In this study, patients who had received no more than one previous chemotherapy regimen were randomly assigned on a 2:1 schedule to receive up to six cycles of cisplatin plus cetuximab or cisplatin alone. “The full analysis set comprised 115 patients receiving cisplatin plus cetuximab and 58 receiving cisplatin alone; 31 patients whose disease progressed on cisplatin alone switched to cetuximab-containing therapy,” the investigators stated. The study was conducted in Europe, Israel, and Australia. 

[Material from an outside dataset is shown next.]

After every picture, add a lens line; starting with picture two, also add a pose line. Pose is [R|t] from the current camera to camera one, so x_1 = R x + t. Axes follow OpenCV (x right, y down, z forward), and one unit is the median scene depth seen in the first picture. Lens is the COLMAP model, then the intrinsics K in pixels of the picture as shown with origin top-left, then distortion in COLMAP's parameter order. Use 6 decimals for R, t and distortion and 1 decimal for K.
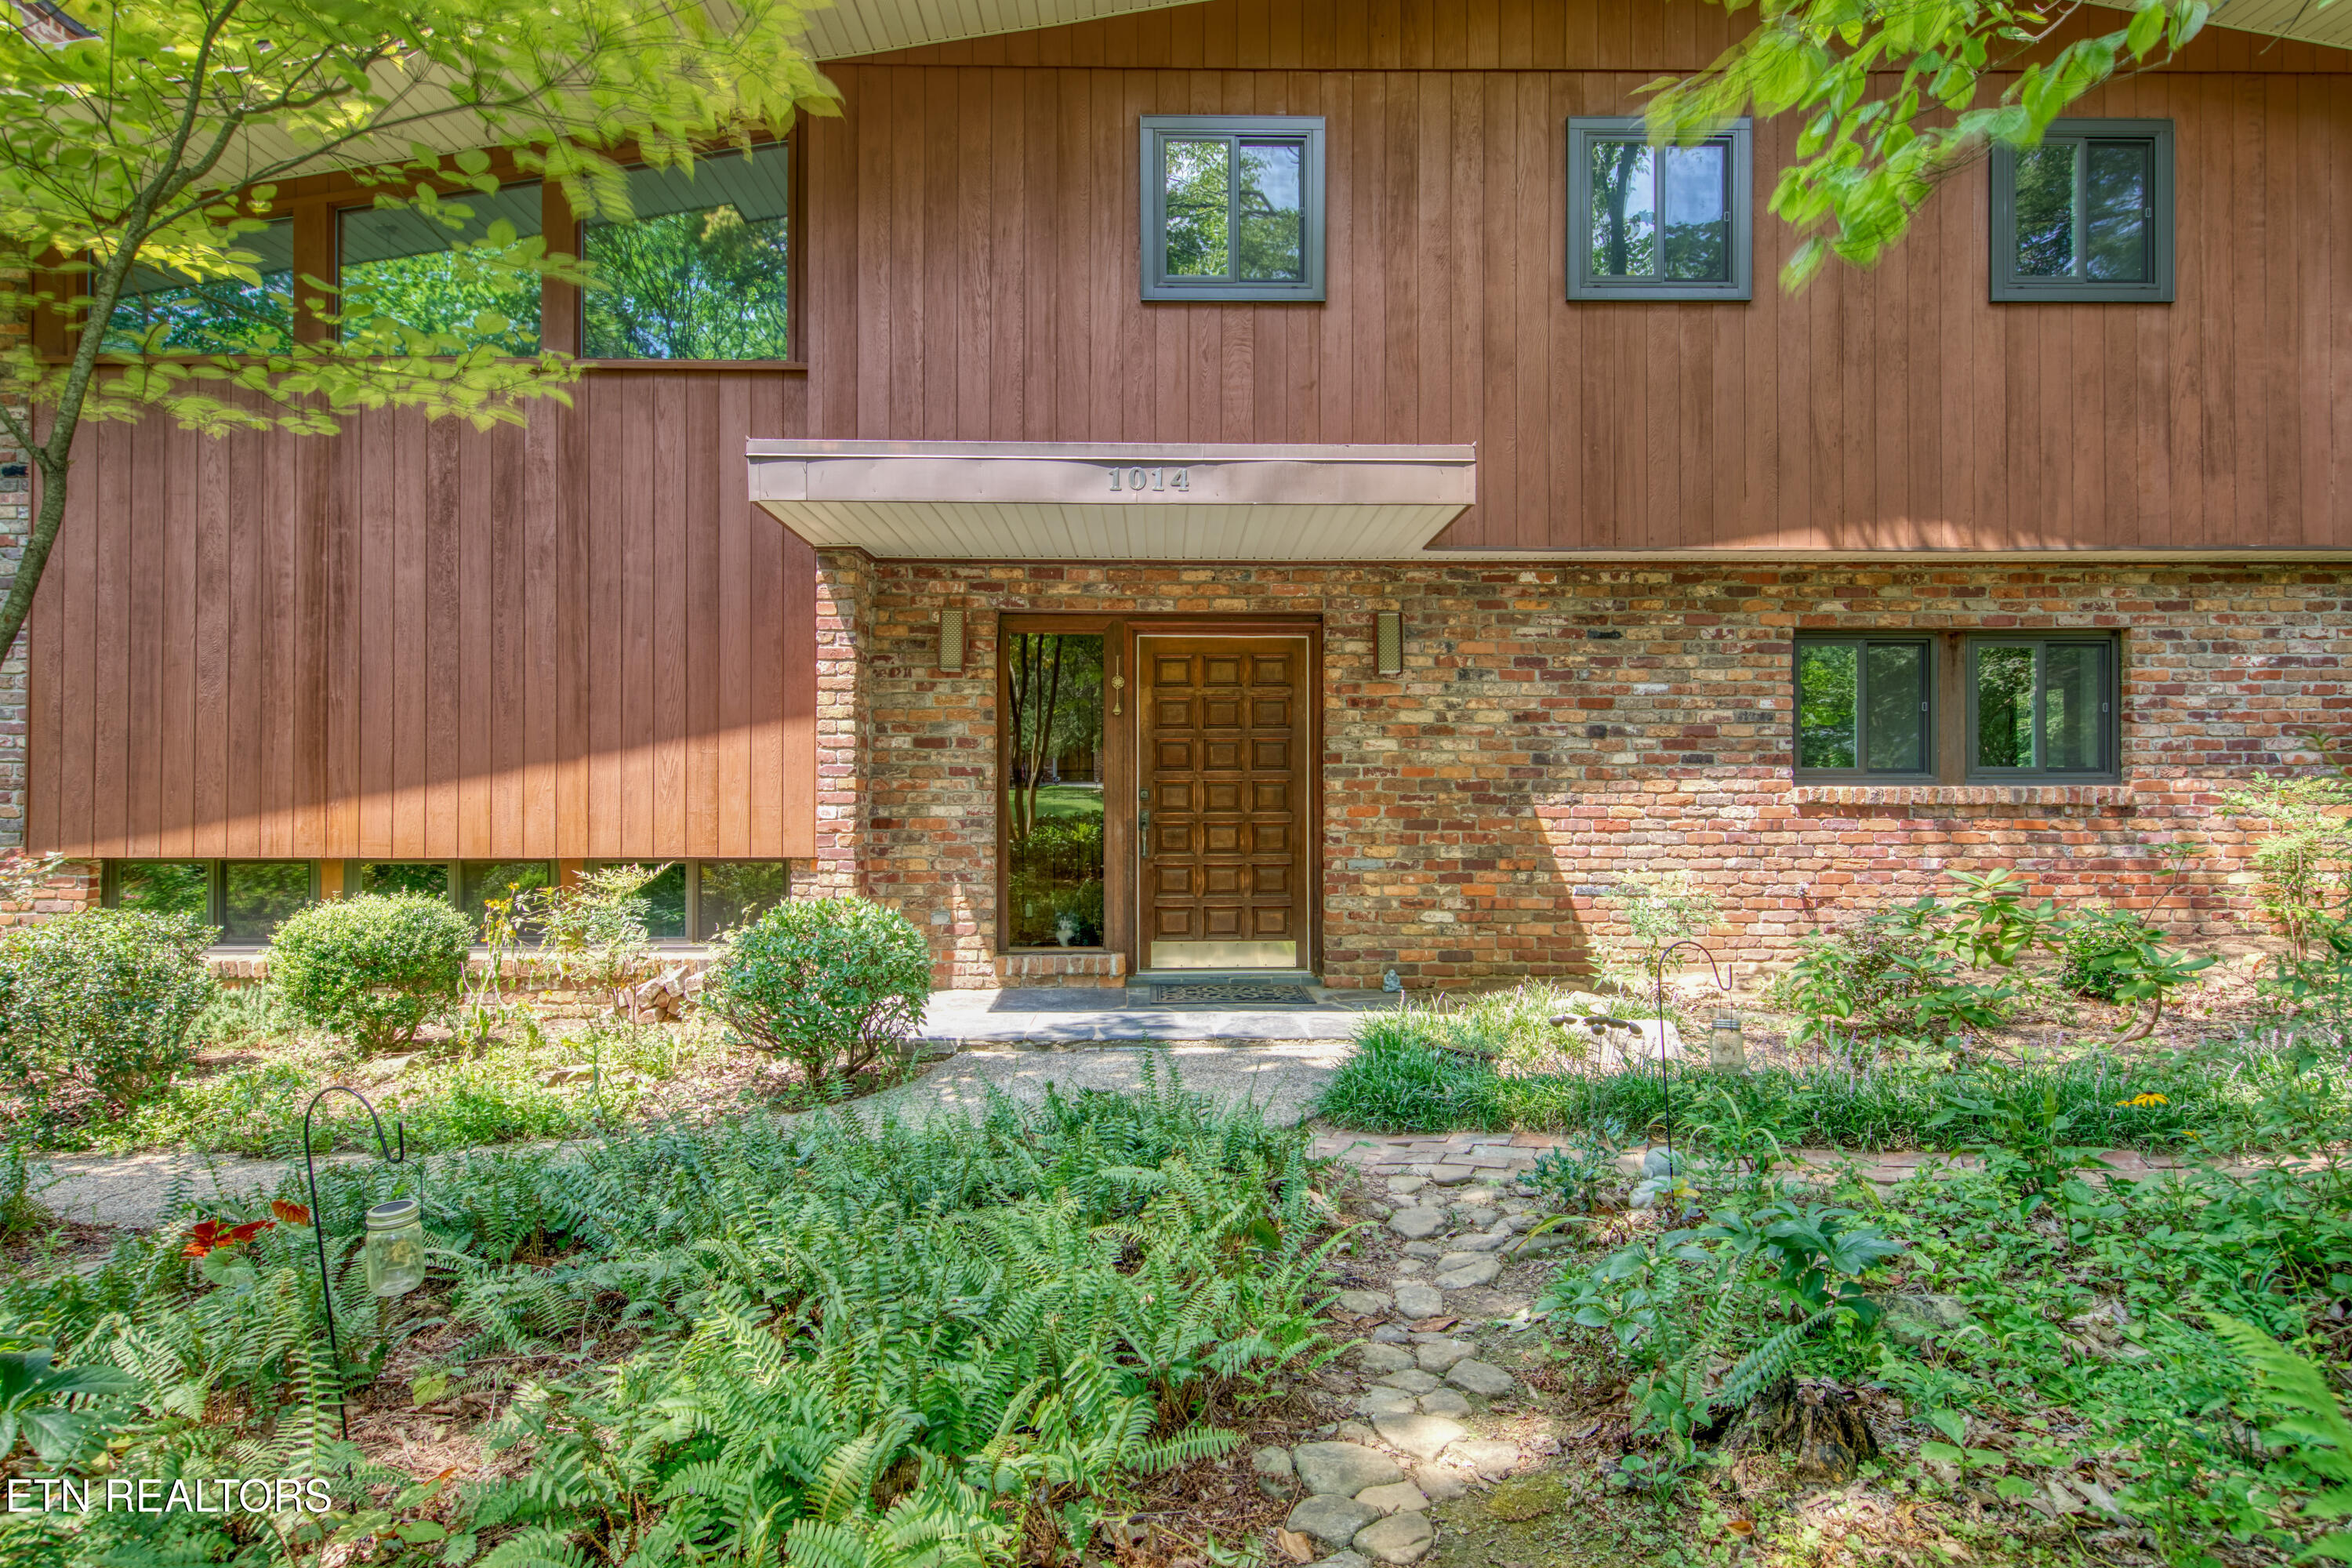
lens RADIAL K [[1254.7, 0, 1179.3], [0, 1254.7, 791.3], [0, 0, 1]] dist [0.002427, 0.000857]
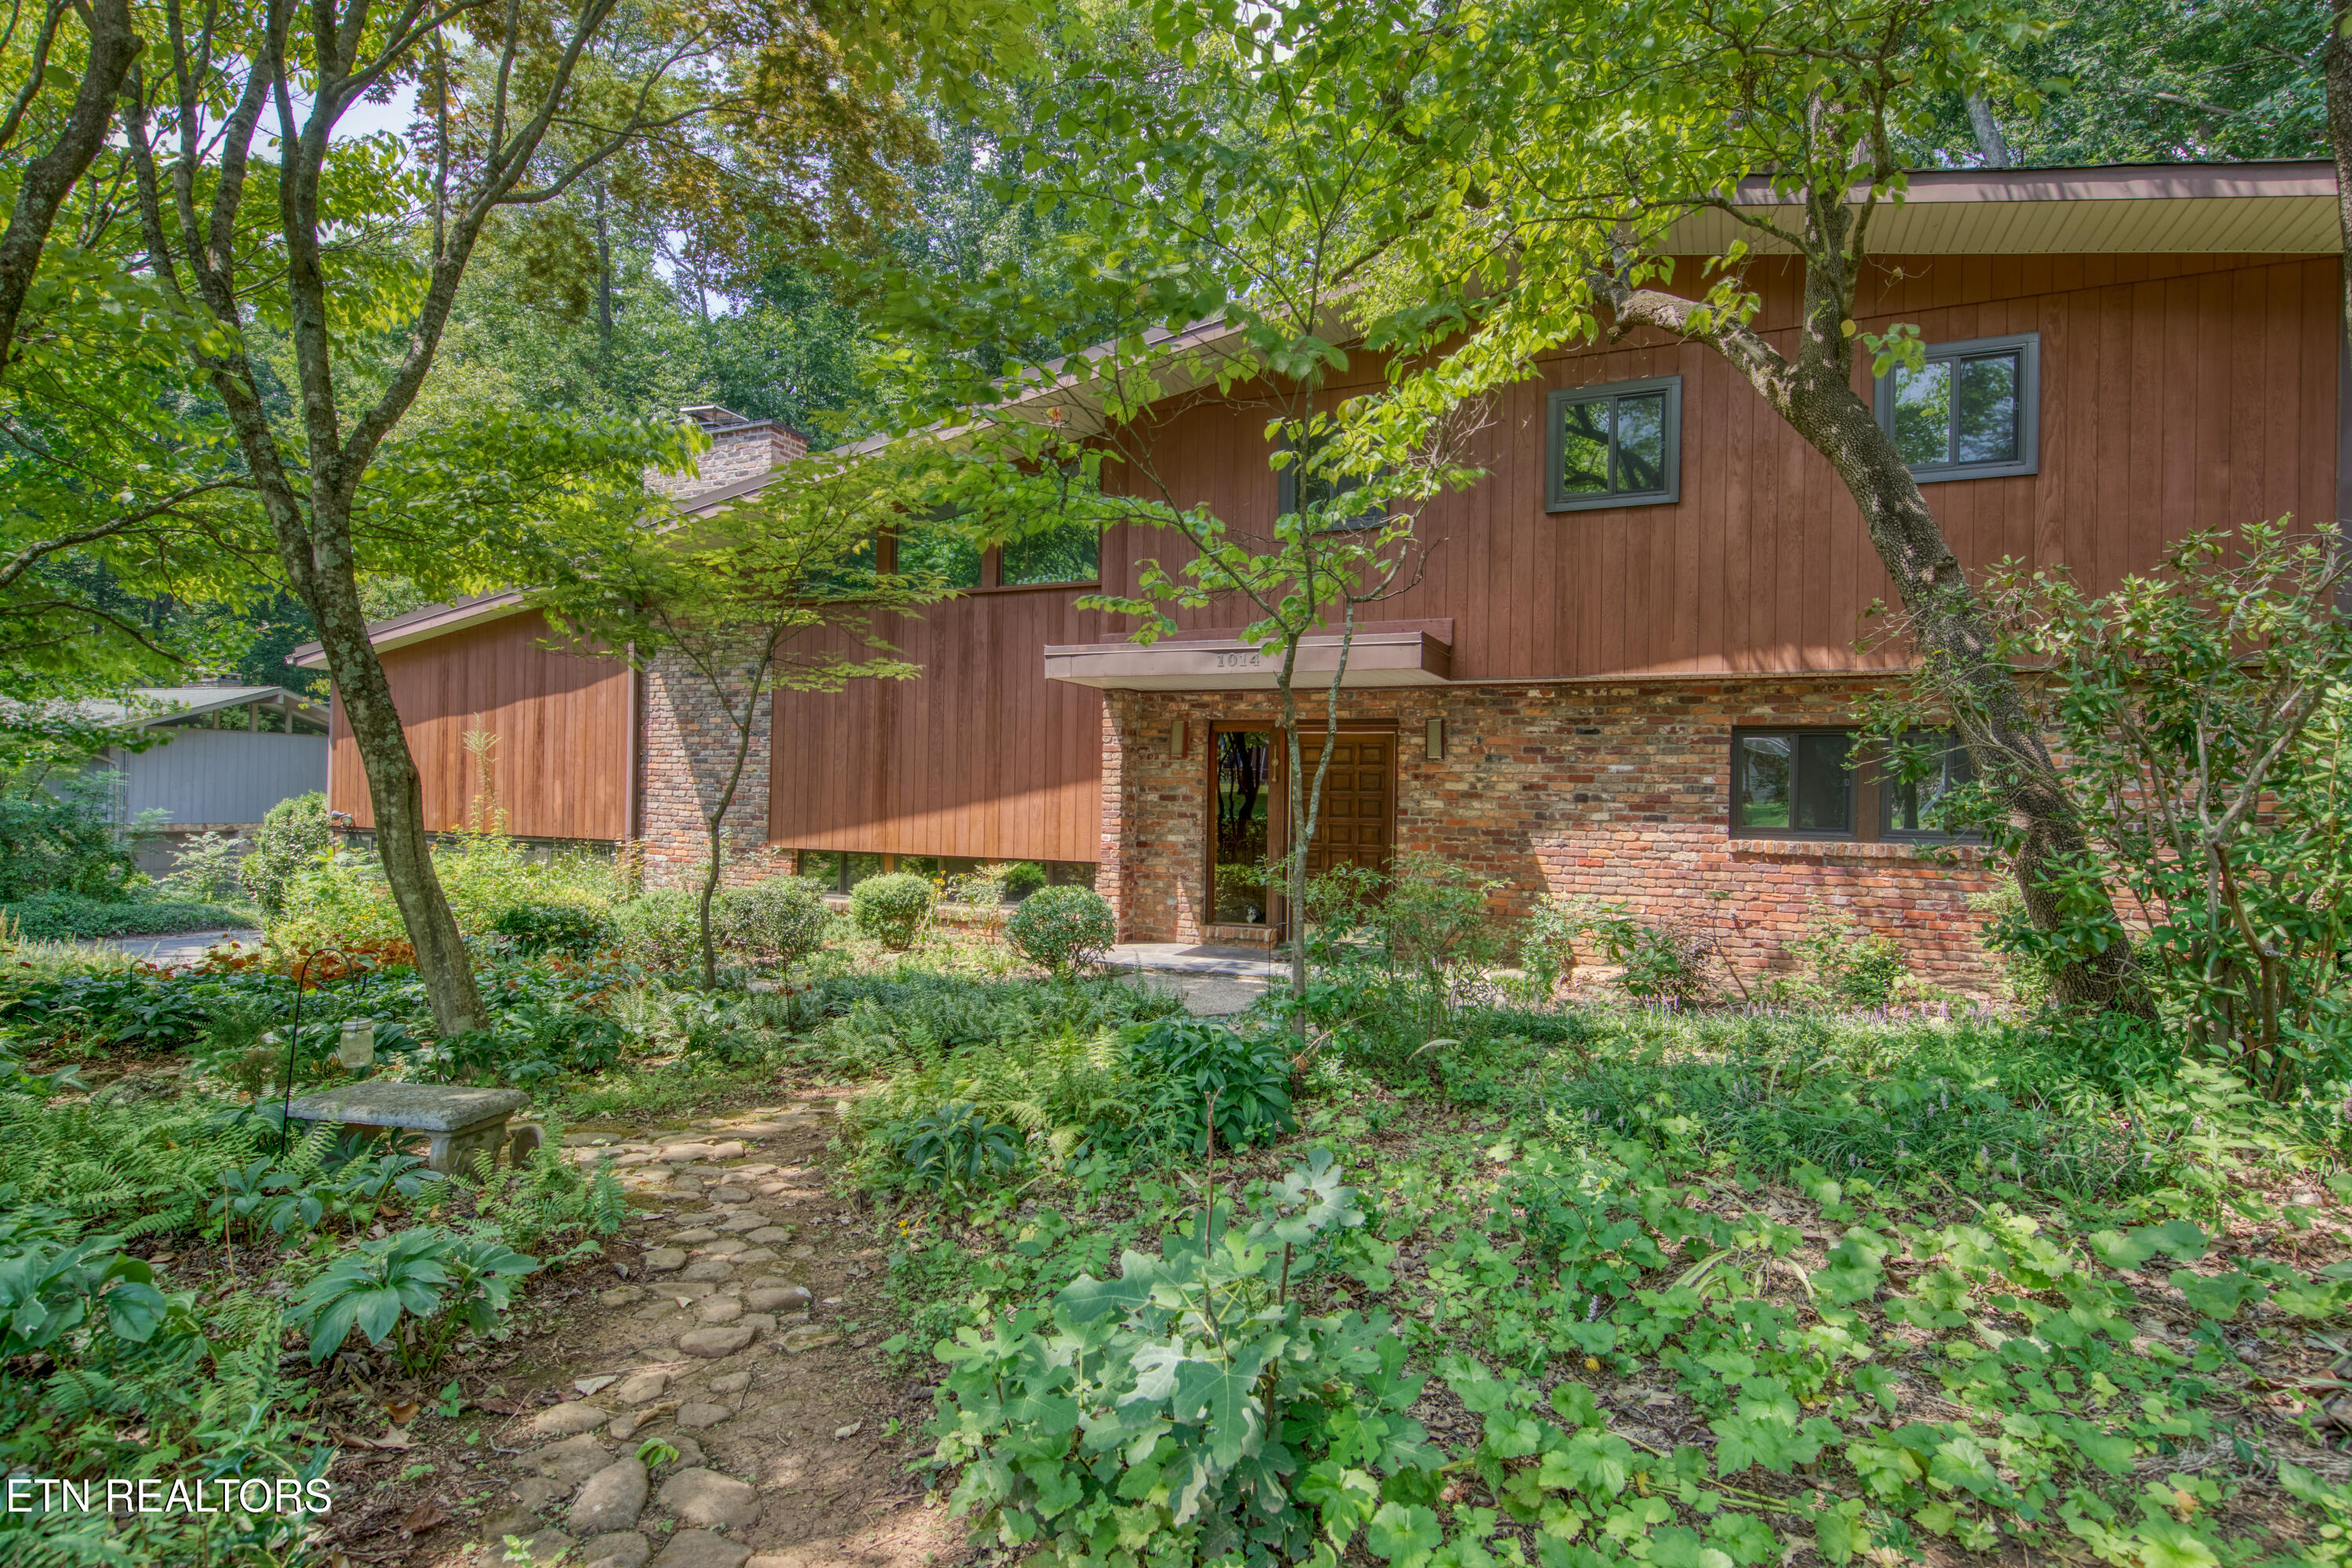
lens RADIAL K [[1223.2, 0, 1174.6], [0, 1223.2, 783.7], [0, 0, 1]] dist [0.000565, -0.000010]
pose [[0.902552, 0.012176, -0.430409, 0.520673], [-0.016028, 0.999857, -0.005325, -0.048910], [0.430283, 0.011704, 0.902618, -0.492583]]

“The study groups were well balanced for performance status, line of treatment, and median time to metastasis,” the authors noted. Overall, 86% of patients had infiltrating ductal carcinoma and the median age was 52 years.

Study Outcomes

The best overall response rate was 20% (95% confidence interval [CI] = 13–29; 23 of 115) and 10% (95% CI = 4–21; 6 of 58) in the cisplatin plus cetuximab and cisplatin-alone groups, respectively (odds ratio = 2.13; 95% CI = 0.81–5.59; P = .11). “Thus, the primary endpoint was not met,” and the researchers stated, and it was a negative trial.

“However, it is possible that this may not accurately represent the true activity of this combination regimen as, unlike other randomized phase II studies, the primary endpoint was based on two null hypotheses; on the one hand, superiority of the cetuximab arm and, on the other, an [overall response rate] of greater than 20%,” the authors noted. “Therefore, the observed doubling of the overall response rate with the addition of cetuximab to cisplatin should not be ignored when considering the potential of anti-EGFR agents in [metastatic triple-negative breast cancer].”  

Median progression-free survival was significantly longer among patients receiving cisplatin plus cetuximab than among patients receiving cisplatin alone (3.7 vs 1.5 months; hazard ratio [HR] = 0.67; 95% CI = 0.47–0.97; P = .032). Median overall survival among patients receiving cisplatin plus cetuximab was 12.9 vs 9.4 months among those receiving cisplatin alone (HR = 0.82; 95% CI = 0.56–1.20; P = .31). 

“All 171 patients experienced at least one adverse event,” the researchers reported, with 61% of patients in the cisplatin plus cetuximab group and 42% of the patients in the cisplatin-alone group experiencing at least one grade 3 or 4 adverse event. “The more frequent grade 3 or 4 adverse events in the cisplatin plus cetuximab compared with the cisplatin-alone group are mainly owing to grade 3 acne-like rash associated with cetuximab, which was generally manageable. In addition, patients in the cisplatin plus cetuximab group had a slightly higher incidence of grade 3 or 4 neutropenia than patients in the cisplatin-alone group as well as some grade 3/4 infusion-related reactions.” ■

Baselga J, et al: J Clin Oncol 31:2586-2592, 2013.